Medical Consultancy Department,German Federal Joint Committee,Department of Health Care Management,Berlin University of
Medical Consultancy Department,German Federal Joint Committee.
Int J Technol Assess Health Care. 2017 Jan;33(1):103-110. doi: 10.1017/S0266462317000265. Epub 2017 May 15.
The aim of this study was to assess the quality of reporting sample size calculation and underlying design assumptions in pivotal trials of high-risk medical devices (MDs) for neurological conditions.
Systematic review of research protocols for publicly registered randomized controlled trials (RCTs). In the absence of a published protocol, principal investigators were contacted for additional data.

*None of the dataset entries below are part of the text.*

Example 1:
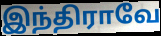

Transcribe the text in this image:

இந்திராவே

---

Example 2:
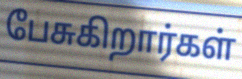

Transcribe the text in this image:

பேசுகிறார்கள்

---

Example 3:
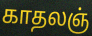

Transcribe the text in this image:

காதலஞ்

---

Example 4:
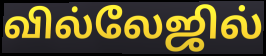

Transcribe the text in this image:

வில்லேஜில்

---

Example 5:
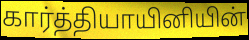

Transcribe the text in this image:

கார்த்தியாயினியின்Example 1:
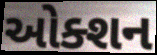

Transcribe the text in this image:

ઓક્શન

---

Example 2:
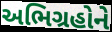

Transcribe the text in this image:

અભિગ્રહોને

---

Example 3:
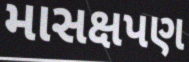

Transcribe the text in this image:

માસક્ષપણ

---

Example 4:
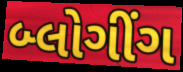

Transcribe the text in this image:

બ્લોગીંગ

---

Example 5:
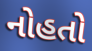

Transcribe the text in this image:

નોહતો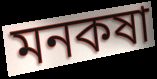
মনকষাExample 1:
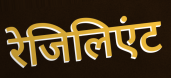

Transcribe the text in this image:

रेजिलिएंट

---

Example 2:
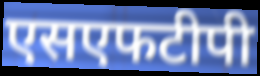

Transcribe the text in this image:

एसएफटीपी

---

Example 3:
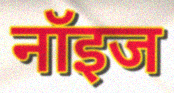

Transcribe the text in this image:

नॉइज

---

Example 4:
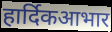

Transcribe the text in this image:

हार्दिकआभार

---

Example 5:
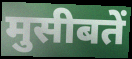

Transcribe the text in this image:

मुसीबतें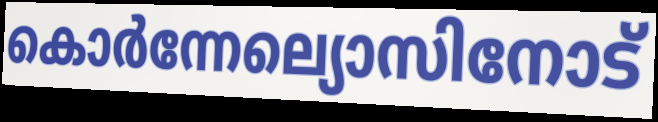
കൊർന്നേല്യൊസിനോട്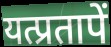
यत्प्रतापें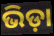
ଭିଡ଼ା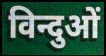
विन्दुओं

To be included, trials had to investigate a high-risk MD, registered between 2005 and 2015, with indications stroke, headache disorders, and epilepsy as case samples within central nervous system diseases. Extraction of key methodological parameters for sample size calculation was performed independently and peer-reviewed.

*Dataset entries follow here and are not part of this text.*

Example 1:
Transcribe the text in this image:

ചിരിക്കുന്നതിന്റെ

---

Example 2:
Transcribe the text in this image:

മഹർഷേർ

In a final sample of seventy-one eligible trials, we collected data from thirty-one trials. Eighteen protocols were obtained from the public domain or principal investigators. Data availability decreased during the extraction process, with almost all data available for stroke-related trials. Of the thirty-one trials with sample size information available, twenty-six reported a predefined calculation and underlying assumptions. Justification was given in twenty and evidence for parameter estimation in sixteen trials. Estimates were most often based on previous research, including RCTs and observational data. Observational data were predominantly represented by retrospective designs. Other references for parameter estimation indicated a lower level of evidence.
Our systematic review of trials on high-risk MDs confirms previous research, which has documented deficiencies regarding data availability and a lack of reporting on sample size calculation. More effort is needed to ensure both relevant sources, that is, original research protocols, to be publicly available and reporting requirements to be standardized.

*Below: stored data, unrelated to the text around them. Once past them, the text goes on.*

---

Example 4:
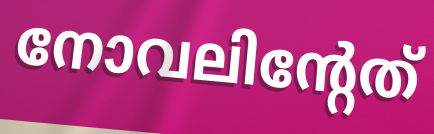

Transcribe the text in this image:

നോവലിന്റേത്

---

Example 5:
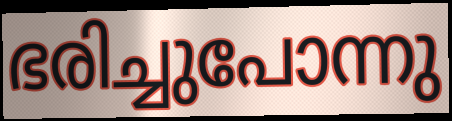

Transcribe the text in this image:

ഭരിച്ചുപോന്നുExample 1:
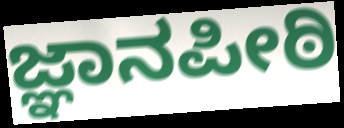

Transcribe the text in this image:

ಜ್ಞಾನಪೀಠಿ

本研究旨在评估高风险医疗器械(MDs)用于神经系统疾病的关键试验中报告样本量计算和潜在设计假设的质量。
对已注册的随机对照试验(RCT)研究方案进行系统评价。在没有发表的方案的情况下,联系主要研究者以获取额外的数据。纳入标准为:研究高风险 MD,于 2005 年至 2015 年期间注册,以中风、头痛障碍和癫痫为中枢神经系统疾病的病例样本;独立提取关键方法学参数进行样本量计算,并进行同行评审。
在最终纳入的 71 项合格试验中,我们从 31 项试验中收集了数据。从公共领域或主要研究者处获得了 18 个方案。在提取过程中数据可用性下降,几乎所有中风相关试验的数据都可用。在有样本量信息的 31 项试验中,26 项报告了预先定义的计算和潜在假设。20 项提供了合理性依据,16 项提供了参数估计的证据。估计值最常基于先前的研究,包括 RCT 和观察性数据。观察性数据主要代表回顾性设计。其他参数估计的参考文献表明证据水平较低。
我们对高风险 MD 试验的系统评价证实了先前的研究,该研究记录了数据可用性和样本量计算报告方面的缺陷。需要做出更多努力,以确保原始研究方案等相关来源能够公开,并使报告要求标准化。